Я просто переобуваюсь и набрасываю пальто. Воронов — куртку. Маргарита Аркадьевна выводит грустного парня за дверь.
— Я далеко живу, — делает он последнюю попытку отмазаться от конвоя.
— Это хорошо, Евлампий, — кивает невозмутимо Воронов. — Нагуляем аппетит перед ужином.
Степень грусти Есения можно определить по тому, что он свое имя даже не поправляет. А едем и правда прилично. И хорошо, что мы решили их подвезти, потому что на остановке стоит несколько человек — редкое событие, а значит, маршрутка задерживается.
Хотя Есений по мере того, как мы приближаемся к его дому, становится все напряженней. Он делает попытку расстаться с нами на светофоре, потом у магазинчика, а потом у чужого двора.
— Ты не здесь живешь, — отрезает Маргарита Аркадьевна, и мы едем дальше.

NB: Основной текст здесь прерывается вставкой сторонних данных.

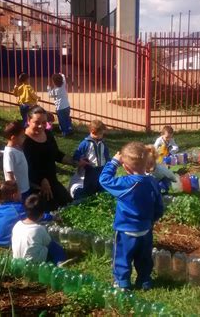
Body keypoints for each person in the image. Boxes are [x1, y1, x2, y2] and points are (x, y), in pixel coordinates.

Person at [99, 142, 164, 291]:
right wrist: (151, 220)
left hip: (125, 230)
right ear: (147, 162)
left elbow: (104, 179)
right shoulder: (153, 182)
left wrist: (114, 162)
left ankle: (122, 284)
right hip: (145, 230)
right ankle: (144, 281)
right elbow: (159, 207)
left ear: (126, 167)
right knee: (144, 258)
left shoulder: (125, 183)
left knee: (122, 258)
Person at [23, 106, 74, 211]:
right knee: (48, 213)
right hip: (34, 186)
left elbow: (56, 154)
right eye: (37, 122)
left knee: (69, 206)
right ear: (28, 120)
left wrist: (75, 162)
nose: (41, 126)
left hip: (52, 181)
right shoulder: (24, 140)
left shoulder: (48, 134)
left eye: (44, 122)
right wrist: (42, 180)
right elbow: (27, 166)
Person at [0, 181, 53, 247]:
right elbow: (35, 215)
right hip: (7, 242)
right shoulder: (19, 208)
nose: (21, 194)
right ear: (14, 195)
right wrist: (52, 217)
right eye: (19, 192)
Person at [11, 194, 66, 265]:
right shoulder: (39, 229)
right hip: (33, 265)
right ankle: (59, 262)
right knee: (55, 248)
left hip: (17, 262)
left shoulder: (17, 225)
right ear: (42, 214)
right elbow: (50, 245)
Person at [69, 120, 110, 200]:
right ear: (93, 132)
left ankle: (100, 195)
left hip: (102, 168)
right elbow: (77, 154)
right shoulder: (85, 143)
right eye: (101, 134)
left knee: (101, 182)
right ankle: (86, 197)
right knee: (89, 184)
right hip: (90, 168)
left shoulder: (103, 143)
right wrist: (79, 159)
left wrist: (108, 163)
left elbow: (106, 154)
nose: (102, 136)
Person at [3, 120, 31, 200]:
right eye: (22, 136)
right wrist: (15, 191)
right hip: (19, 192)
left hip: (25, 188)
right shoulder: (9, 153)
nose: (25, 138)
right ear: (13, 138)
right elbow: (10, 174)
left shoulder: (17, 148)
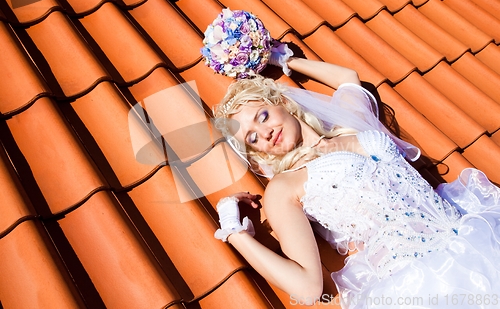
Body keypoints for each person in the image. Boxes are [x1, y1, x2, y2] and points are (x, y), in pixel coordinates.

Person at [212, 57, 500, 308]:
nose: (264, 133)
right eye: (252, 138)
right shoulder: (285, 187)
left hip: (472, 237)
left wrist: (280, 59)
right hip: (421, 282)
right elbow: (308, 288)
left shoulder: (347, 126)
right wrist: (234, 231)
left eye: (262, 116)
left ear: (283, 103)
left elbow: (347, 78)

— Ты так волнуешься, как будто мы решили отужинать у тебя, — усмехается Воронов, и Есений сдается.
Против начальства не сильно попрешь. Отвернувшись к окну, он мрачно рассматривает двор, в который въезжает наша машина.
Ничего особенного. Двор как двор, обычный спальный район. Еще не поздно, и, несмотря на погоду, на лавочках кучкуется молодежь.
— Здесь выйду, — говорит парень.
В его голосе прорезается твердость и даже вызов, и я с удивлением к нему оборачиваюсь. Он отводит от себя руку Маргариты Аркадьевны и берется за ручку двери.
— За что били?
Я с удивлением перевожу взгляд на Воронова. Он безучастно смотрит через окно на компанию молодежи.
— Не били, — помедлив, отвечает Есений. — Били — это когда тебя бьют, а ты терпишь. А мы подрались.
— Иногда пар спустить — полезное дело. Хотя азартней, когда повод все же находится.
Алекс двигает плечами, как будто вспоминает, каково это. Да и в голосе его звучат едва ли не завистливые нотки.
— Они просто придурки, — выплевывает Есений и толкает наружу дверь. — Но я им передам ваш совет.
Он выходит на улицу. Маргарита Аркадьевна порывается пойти следом за ним, обеспокоенно глядя в окно, но раздается щелчок. Воронов просто блокирует двери. Ничего не спрашивает. Бесстрастно смотрит за тем, как от лавочки отделяются две тени и идут наперерез Есению.
— Александр Юрьевич… — начинает говорить горничная, даже понимая уловку Воронова. — Это из-за того, кем он работает. Его младший брат проговорился, теперь задевают парня. Говорят, что… по-разному говорят, хуже, чем у вас иногда все еще вырывается по утрам. Не хочется повторять.
— То есть то, что его зовут Еремеем, их не смущает. Уже проще.
Воронов снимает блокировку и выходит из машины. Окидывает взглядом намечающуюся картину побоища, но помогать не торопится. И неожиданно, когда до столкновения враждующих остается пара шагов, окликает:
— Есений!
Все останавливаются. Воронова ничуть не смущают устремленные на него взгляды. Хотя он прекрасно видит, что его изучают. Его, его мерседес. Видит, как парни переглядываются между собой.
— Будь добр, вернись на минуту, — продолжает Воронов, выдержав паузу. — Забыл тебе передать важные документы. Нужно, чтобы ты их глянул: на кону важный контракт.
Всю композицию наблюдающих можно смело отливать в глине. Даже нас с Маргаритой Аркадьевной.